**WHAT THE EXERCISE ASKS**
Take the records below and set down exactly the lines from the one with "Figure 3. Details of the plasma and afterglow" to the one with "Fig. 1 The adjustable", ends included; do not copy the pictures.

----- INPUT -----

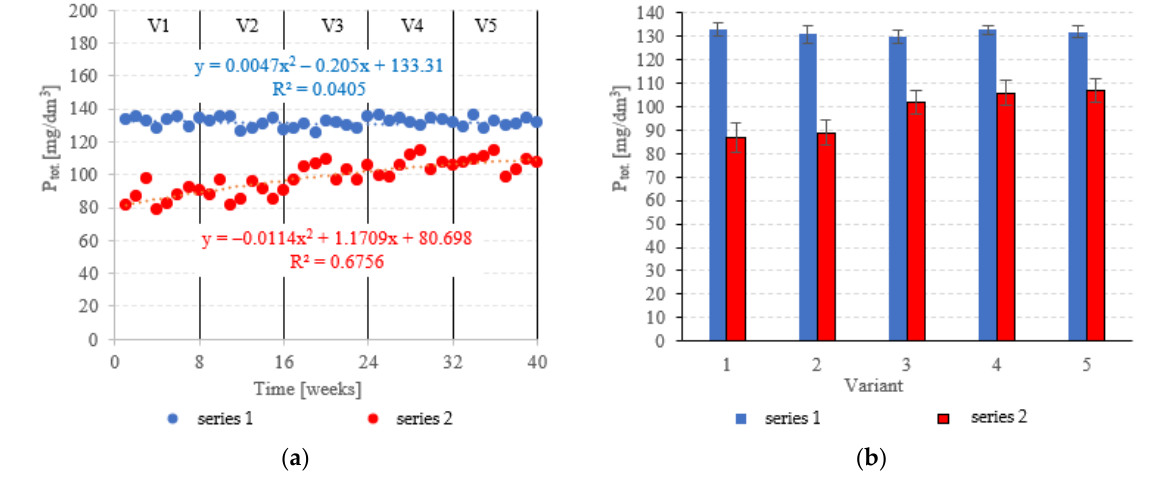
Figure 12. P tot. in the treated effluent (( a ) throughout the experiment; ( b ) average across experimental variants).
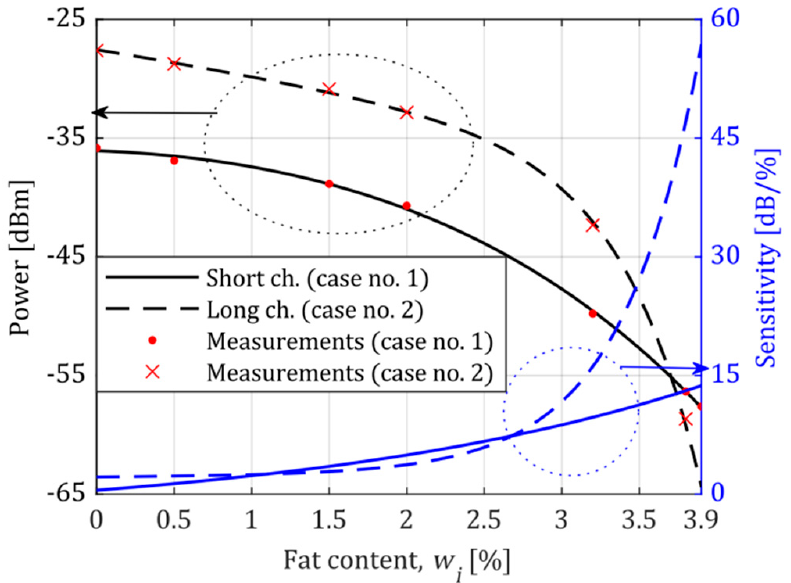
Figure 7. The standard curve and sensitivity curve for the fat content of milk. The system’s operating point was set at 3.9% of the milk fat. (Black curves denote power, and sensitivity is represented by blue curves, similarly to the axis colours. To distinguish measurements in the short channel “.” marker is used, whereas long channel measurements are marked by “x”).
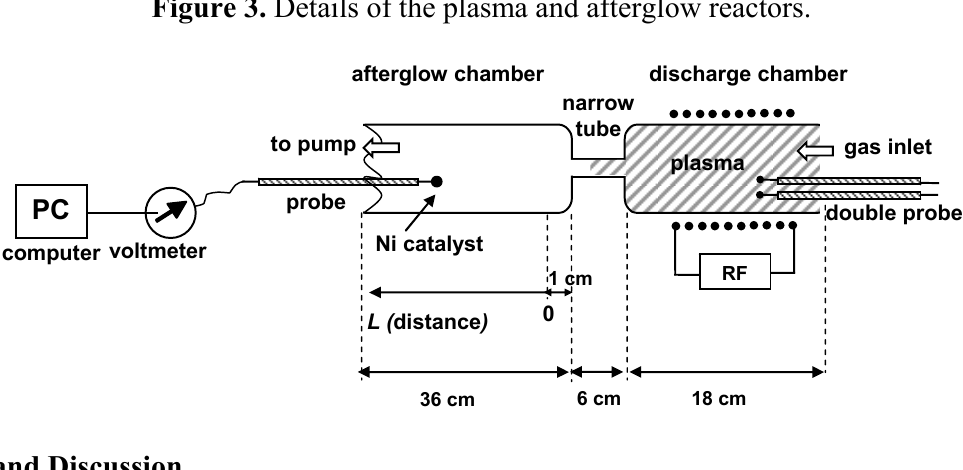
Figure 3. Details of the plasma and afterglow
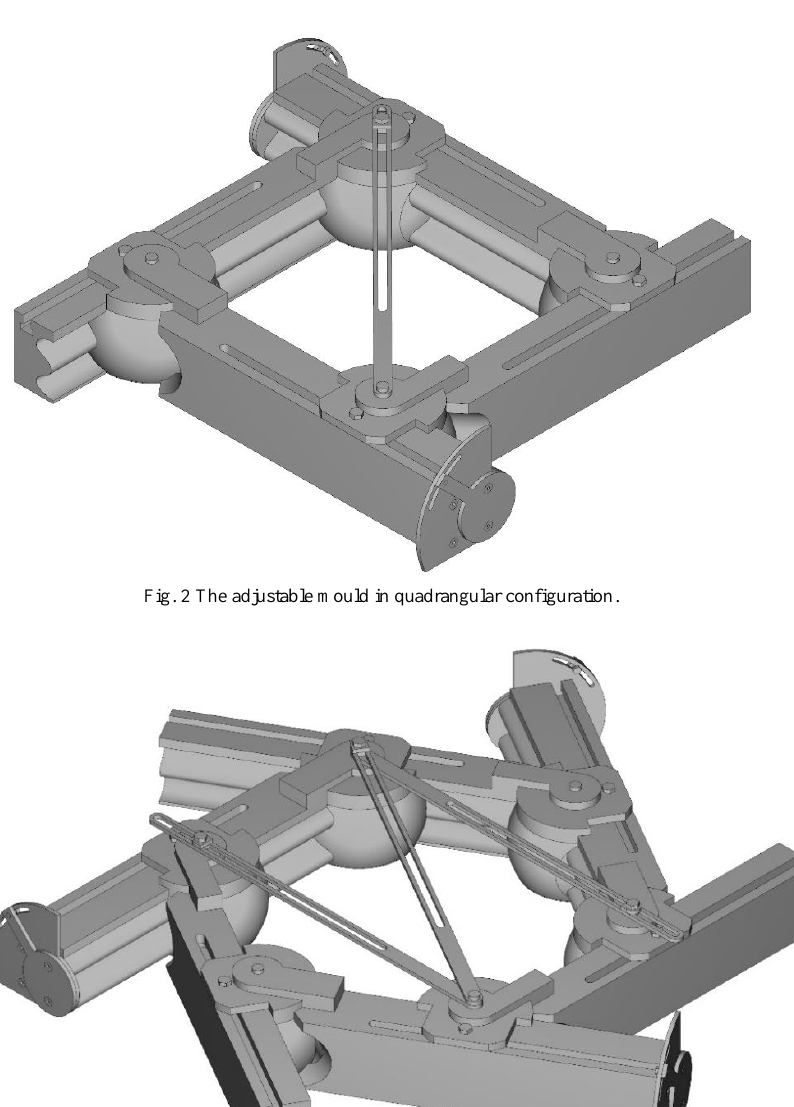
Fig. 1 The adjustable mould in triangular configuration.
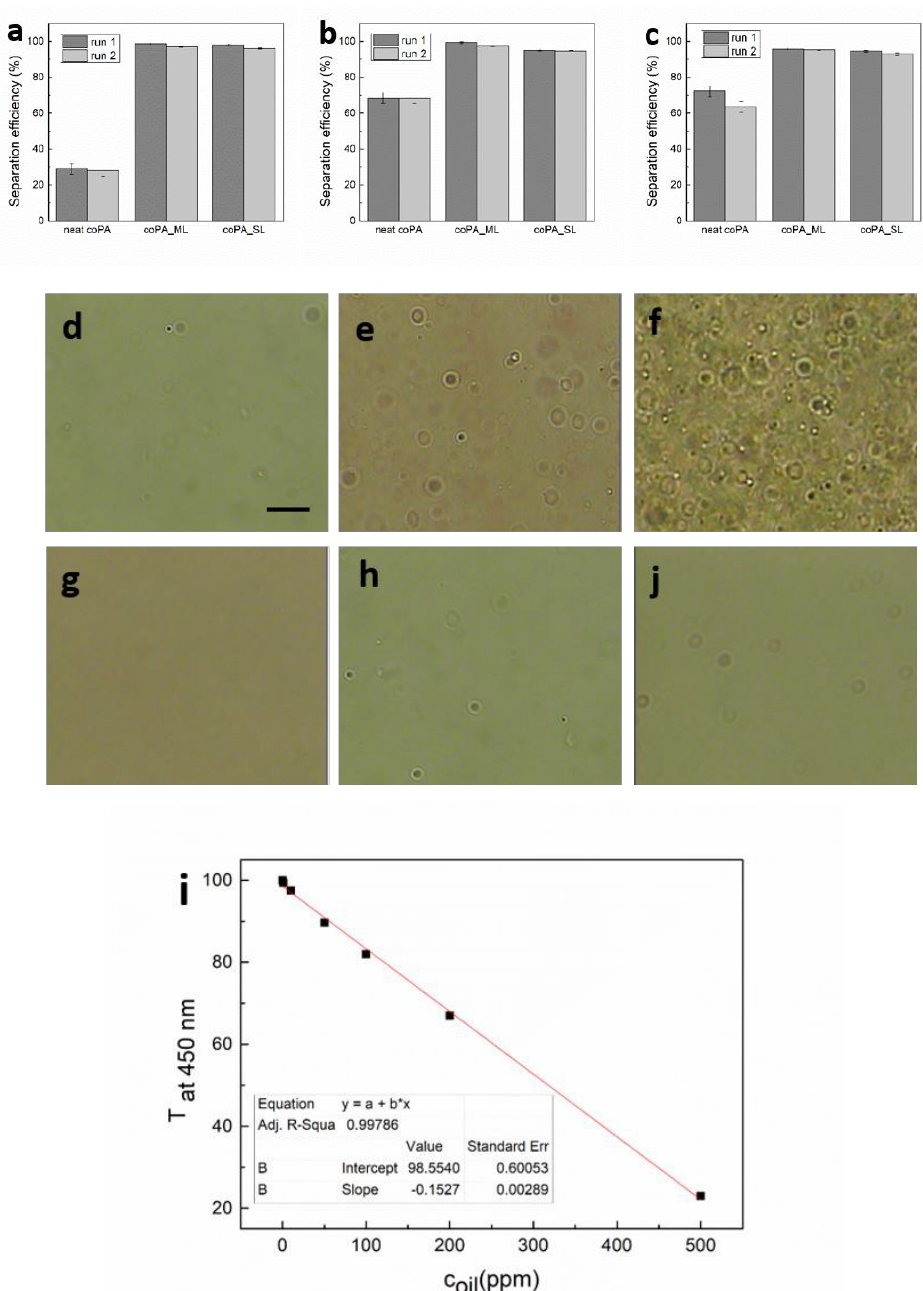
Figure 8. UV spectroscopy of filtrates obtained after separation of ( a ) 10, ( b ) 100, and ( c ) 1000 ppm vegetable oil in water through a neat coPA mat and the coPA covered with ML- and SL-Ti 3 C 2 T x at constant pressure of 0.5 bar. Optical microscopy images of ( d ) 10 ppm emulsion, ( e ) 100 ppm emulsion, ( f ) 1000 ppm emulsion, ( g ) permeate of 10 ppm emulsion, ( h ) permeate of 100 ppm emulsion, and ( j ) permeate of 1000 ppm emulsion. Bar is 1 µ m. ( i ) Calibration fit for various concentration of vegetable oil emulsions at transmittance of λ = 450 nm.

-----

**ANSWER AREA**
Figure 3. Details of the plasma and afterglow
Fig. 1 The adjustable mould in triangular configuration.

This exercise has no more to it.